- Episode no.: Season 7 Episode 20
- Directed by: David Straiton
- Story by: Eli Attie; Seth Hoffman;
- Teleplay by: Eli Attie
- Original air date: May 2, 2011

Guest appearances
- Donal Logue as Cyrus Harry; David Costabile as Phil Harry; Megan Follows as the fake Jennifer Williams; Candice Bergen as Arlene Cuddy;

Episode chronology
| ← Previous "Last Temptation" | Next → "The Fix" |
- House season 7

= Changes (House) =

"Changes" is the twentieth episode of the seventh season of the American medical drama series House. It aired on May 2, 2011 on Fox.

==Plot==
The team takes on the case of a lottery winner, Cyrus Harry (Donal Logue), suffering from paralysis and multiple types of cancer, and they must figure out if it is his new millionaire lifestyle that is making him sick. The newly rich Cyrus was looking for love, specifically running through a list of ladies named Jennifer Williams, as he hopes to find the Jennifer who was his Jersey shore summer fling 23 years earlier. He believes that with his fortune he will be able to stop being miserable and find happiness. Jennifer (Megan Follows) arrives at the hospital, having read about Cyrus in the news. Due to Thirteen's suspicion of Jennifer, eventually it is revealed that the "Jennifer" by Cyrus' side is a fraud, and part of a scheme set up by Cyrus' cousin, Phil (David Costabile), to scam Cyrus out of his newfound fortune. However at the end of the episode, House and Thirteen watch on as the real Jennifer arrives at the hospital, perhaps being Cyrus' real chance at happiness.

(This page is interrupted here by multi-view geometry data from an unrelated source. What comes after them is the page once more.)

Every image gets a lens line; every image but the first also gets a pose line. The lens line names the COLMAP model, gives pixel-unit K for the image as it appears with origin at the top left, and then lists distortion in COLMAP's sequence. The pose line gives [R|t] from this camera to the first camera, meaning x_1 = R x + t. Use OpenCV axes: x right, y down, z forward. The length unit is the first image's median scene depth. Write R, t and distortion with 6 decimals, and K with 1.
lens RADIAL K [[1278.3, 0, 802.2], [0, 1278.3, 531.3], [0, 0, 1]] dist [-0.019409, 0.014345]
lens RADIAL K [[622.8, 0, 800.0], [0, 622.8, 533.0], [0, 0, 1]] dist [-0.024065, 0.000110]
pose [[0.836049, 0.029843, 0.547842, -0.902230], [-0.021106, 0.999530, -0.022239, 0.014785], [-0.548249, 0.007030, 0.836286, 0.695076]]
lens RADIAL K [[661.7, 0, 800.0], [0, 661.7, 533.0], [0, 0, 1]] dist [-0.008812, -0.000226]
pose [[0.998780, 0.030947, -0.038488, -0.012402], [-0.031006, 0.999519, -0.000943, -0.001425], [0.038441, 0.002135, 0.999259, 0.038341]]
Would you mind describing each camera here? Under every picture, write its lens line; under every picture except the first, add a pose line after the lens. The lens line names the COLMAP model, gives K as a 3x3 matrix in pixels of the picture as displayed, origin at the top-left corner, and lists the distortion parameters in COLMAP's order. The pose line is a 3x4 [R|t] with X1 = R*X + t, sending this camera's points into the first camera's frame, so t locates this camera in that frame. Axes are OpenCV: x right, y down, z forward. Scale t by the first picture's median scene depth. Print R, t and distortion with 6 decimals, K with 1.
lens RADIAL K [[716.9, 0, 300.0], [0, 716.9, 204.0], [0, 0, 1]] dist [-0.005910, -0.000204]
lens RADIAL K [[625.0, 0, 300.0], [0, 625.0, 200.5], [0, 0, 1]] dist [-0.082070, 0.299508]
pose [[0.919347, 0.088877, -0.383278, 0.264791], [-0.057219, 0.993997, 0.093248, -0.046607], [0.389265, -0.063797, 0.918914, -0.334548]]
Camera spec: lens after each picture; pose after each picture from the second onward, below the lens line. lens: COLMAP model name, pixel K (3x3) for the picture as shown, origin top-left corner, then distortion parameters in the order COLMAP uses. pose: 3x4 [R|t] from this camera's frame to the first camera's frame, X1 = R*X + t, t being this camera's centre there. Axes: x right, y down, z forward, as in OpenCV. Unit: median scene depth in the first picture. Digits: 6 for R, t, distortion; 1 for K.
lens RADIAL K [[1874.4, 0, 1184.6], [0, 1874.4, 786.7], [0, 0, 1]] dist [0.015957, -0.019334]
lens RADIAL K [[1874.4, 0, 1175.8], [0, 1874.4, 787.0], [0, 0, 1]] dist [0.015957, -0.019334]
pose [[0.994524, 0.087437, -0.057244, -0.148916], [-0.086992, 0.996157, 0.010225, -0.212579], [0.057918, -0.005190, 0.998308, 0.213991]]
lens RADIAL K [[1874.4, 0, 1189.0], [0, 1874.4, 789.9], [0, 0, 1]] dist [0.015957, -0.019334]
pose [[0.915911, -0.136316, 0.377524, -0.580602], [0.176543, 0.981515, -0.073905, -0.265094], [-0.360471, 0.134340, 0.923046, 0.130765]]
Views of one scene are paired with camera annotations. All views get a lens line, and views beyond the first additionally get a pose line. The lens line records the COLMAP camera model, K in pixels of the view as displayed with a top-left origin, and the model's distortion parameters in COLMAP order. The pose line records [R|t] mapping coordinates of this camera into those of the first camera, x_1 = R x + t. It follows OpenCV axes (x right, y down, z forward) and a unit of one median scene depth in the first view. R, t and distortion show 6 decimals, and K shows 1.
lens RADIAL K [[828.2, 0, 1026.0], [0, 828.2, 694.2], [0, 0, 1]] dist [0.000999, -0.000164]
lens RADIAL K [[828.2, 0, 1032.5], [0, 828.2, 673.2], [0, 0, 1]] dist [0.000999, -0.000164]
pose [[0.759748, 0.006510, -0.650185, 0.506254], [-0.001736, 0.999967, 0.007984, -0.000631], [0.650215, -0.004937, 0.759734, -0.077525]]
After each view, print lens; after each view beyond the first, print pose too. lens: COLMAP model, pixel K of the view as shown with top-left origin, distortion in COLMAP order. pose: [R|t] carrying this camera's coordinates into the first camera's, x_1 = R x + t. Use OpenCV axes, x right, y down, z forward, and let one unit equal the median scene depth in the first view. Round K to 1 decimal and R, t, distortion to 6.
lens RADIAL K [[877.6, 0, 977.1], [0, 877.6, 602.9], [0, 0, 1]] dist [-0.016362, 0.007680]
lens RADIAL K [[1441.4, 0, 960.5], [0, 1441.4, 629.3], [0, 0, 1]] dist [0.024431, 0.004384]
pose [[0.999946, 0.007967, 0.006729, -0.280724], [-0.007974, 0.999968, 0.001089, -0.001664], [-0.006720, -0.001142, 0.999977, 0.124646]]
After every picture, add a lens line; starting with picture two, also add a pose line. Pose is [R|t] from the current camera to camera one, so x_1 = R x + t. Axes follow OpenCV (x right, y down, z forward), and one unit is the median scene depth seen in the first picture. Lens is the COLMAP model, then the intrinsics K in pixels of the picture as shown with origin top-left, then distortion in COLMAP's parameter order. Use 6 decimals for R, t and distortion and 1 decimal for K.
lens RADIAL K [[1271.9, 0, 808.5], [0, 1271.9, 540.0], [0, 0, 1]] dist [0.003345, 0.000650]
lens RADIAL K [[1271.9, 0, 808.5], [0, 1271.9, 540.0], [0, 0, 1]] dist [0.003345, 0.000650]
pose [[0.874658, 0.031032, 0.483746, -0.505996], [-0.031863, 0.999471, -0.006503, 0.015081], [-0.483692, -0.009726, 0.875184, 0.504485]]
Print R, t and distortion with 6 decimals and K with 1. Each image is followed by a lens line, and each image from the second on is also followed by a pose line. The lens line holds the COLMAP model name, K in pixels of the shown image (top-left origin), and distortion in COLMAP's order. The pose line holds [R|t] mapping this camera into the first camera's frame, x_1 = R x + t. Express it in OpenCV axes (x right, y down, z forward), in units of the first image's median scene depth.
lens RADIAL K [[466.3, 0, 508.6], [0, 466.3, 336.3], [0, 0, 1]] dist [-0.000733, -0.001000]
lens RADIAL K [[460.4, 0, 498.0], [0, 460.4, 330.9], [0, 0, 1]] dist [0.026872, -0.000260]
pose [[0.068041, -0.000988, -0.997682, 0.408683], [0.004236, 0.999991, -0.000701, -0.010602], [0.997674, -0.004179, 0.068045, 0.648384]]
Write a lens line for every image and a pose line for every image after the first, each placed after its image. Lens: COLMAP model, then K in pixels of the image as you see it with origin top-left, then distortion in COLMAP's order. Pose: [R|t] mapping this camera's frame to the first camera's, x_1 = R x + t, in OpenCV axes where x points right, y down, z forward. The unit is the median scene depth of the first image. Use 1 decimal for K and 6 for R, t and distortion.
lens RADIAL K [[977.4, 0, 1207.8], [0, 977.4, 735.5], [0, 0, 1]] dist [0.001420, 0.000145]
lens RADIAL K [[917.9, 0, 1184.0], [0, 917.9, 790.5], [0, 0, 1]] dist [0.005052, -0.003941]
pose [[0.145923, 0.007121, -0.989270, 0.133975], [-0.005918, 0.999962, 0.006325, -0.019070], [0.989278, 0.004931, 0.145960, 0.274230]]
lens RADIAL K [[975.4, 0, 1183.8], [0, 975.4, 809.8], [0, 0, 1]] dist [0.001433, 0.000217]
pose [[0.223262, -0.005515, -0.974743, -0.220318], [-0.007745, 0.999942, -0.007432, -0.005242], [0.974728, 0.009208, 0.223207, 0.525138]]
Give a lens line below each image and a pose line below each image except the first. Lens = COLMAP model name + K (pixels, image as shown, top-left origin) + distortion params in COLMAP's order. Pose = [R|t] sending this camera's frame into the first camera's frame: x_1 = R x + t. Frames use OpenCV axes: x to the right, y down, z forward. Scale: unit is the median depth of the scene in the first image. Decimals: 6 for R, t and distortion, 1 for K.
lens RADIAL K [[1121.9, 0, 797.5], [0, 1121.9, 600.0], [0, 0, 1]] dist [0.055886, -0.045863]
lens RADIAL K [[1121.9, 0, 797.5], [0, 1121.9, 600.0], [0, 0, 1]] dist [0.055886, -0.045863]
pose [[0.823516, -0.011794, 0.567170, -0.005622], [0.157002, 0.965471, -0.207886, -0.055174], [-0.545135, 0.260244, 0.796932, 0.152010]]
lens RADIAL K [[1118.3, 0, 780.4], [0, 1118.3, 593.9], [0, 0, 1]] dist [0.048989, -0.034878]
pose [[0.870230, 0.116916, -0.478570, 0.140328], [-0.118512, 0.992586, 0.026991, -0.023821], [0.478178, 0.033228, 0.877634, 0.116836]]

Meanwhile, Cuddy's mother Arlene threatens to sue the hospital over the slow recovery from her hip-replacement surgery ("Family Practice"), which causes tension between herself, House, and Cuddy. It is revealed that she did it in hopes that it would unite Cuddy and House against her as a common enemy, therefore encouraging them to get back together. Cuddy's issues with her mother are resolved but House assures her that he and Cuddy will not be getting back together.

Foreman tells Chase that he is repressed, and too easily lets others anger him, while Chase himself is feeling happier due to putting a stop to his promiscuous ways and having sworn off sex altogether. They wager a bet to see who can better change the ugly parts of their personalities; Chase begins hooking Foreman up to a blood pressure monitor during differentials to measure how much he is bothered by his teammates, especially House. One time, Chase cheats and manipulates the monitor, while twice Foreman cheats the test. It is shown at the end of the episode that Chase also cheated, and he is still having sex with new women.

Thirteen believes that neither the money or Jennifer will be able to make Cyrus happy because each person's level of happiness or sadness is set into their DNA - with nothing being able to change it. Her cynical mood both intrigues and surprises House, who has a similar outlook. House actively begins trying to deduce why Thirteen's outlook on Cyrus and Jennifer's romance is so jaded. He brings her old high-school boyfriend to the hospital thinking that being dumped caused her to not believe that love can be rekindled - however it turns out he dumped her because she hooked up with his sister instead. Thirteen tells House, "Here's the dirty little secret. I just think we are who we are. And I think lotteries are stupid."

After observing Cyrus' reunion with the real Jennifer, Thirteen tells House that even if he gets screwed over again, because of his hope Cyrus will always be intrinsically happy. House comments that after everything Thirteen has been through, her outlook is a defense mechanism because if she can convince herself that she would have been miserable either way, she does not have to hate the universe for handing her a losing ticket. Thirteen points out that House is similarly miserable, and reiterates, "We are who we are. Lotteries are stupid."

==Reception==
===Critical response===
The A.V. Club gave the episode a C+ rating.